» **Document text**

Add/Delete Applications

The RM (shim) sends a simplified ApplicationRequest as described above. This message is wrapped by the RM proxy and forwarded to the cache for processing. The RM can request an application to be added or removed.

1. Shim sends a simplified ApplicationRequest to core through SchedulerAPI.UpdateApplication
2. RMProxy sends rmevent.RMUpdateApplicationEvent to scheduler
3. On receiving the above event, scheduler calls context.handleRMUpdateApplicationEvent to do the
following:
3.1: Add new apps to the partition.
3.1.2: Wraps AcceptedApps and RejectedApps (if any) as part of RMApplicationUpdateEvent
and fires the same
3.1.2: On receiving RMApplicationUpdateEvent, RMProxy.processApplicationUpdateEvent
process the event, creates a ApplicationResponse using RMApplicationUpdateEvent
attributes and send to shim through UpdateApplication callback method
3.2 Remove apps from the partition.
3.2.1: Collect all allocations belongs to the removed app and triggers
RMReleaseAllocationEvent with all allocations needs to be released
3.2.2: On receiving RMReleaseAllocationEvent, RMProxy.processRMReleaseAllocationEvent
prcoess the event, creates a AllocationResponse using RMReleaseAllocationEvent
attributes and send to shim through UpdateAllocation callback method

Add/Delete Nodes

The RM (shim) sends a simplified NodeRequest as described above. This message is wrapped by the RM proxy and forwarded to the cache for processing. The RM can request an node to be added or removed.

» **Provided data**
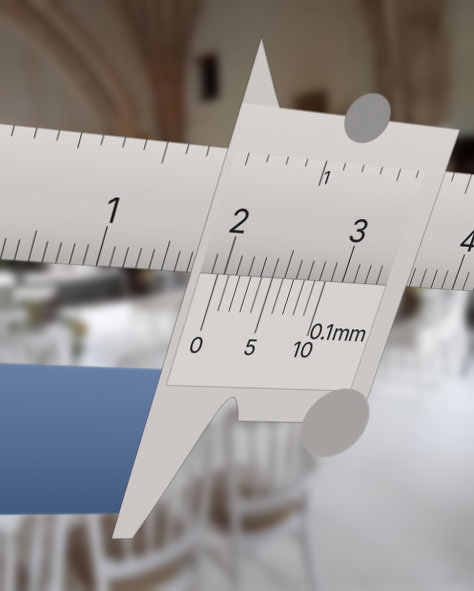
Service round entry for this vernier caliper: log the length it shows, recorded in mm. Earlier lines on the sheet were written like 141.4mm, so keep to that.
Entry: 19.5mm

» **Exercise 1**
Write out the part of the document text on adding and deleting applications that begins with the words containing "1. Shim sends" and ends with "from the partition.", substituting "queue" for "partition" wherever it occurs.
» **Exercise 2**
In the document text on adding and deleting applications, which callback method does RMProxy use to send the AllocationResponse to the shim?

» **Task output 1**
1. Shim sends a simplified ApplicationRequest to core through SchedulerAPI.UpdateApplication
2. RMProxy sends rmevent.RMUpdateApplicationEvent to scheduler
3. On receiving the above event, scheduler calls context.handleRMUpdateApplicationEvent to do the
following:
3.1: Add new apps to the queue.
3.1.2: Wraps AcceptedApps and RejectedApps (if any) as part of RMApplicationUpdateEvent
and fires the same
3.1.2: On receiving RMApplicationUpdateEvent, RMProxy.processApplicationUpdateEvent
process the event, creates a ApplicationResponse using RMApplicationUpdateEvent
attributes and send to shim through UpdateApplication callback method
3.2 Remove apps from the queue.

» **Task output 2**
The UpdateAllocation callback method.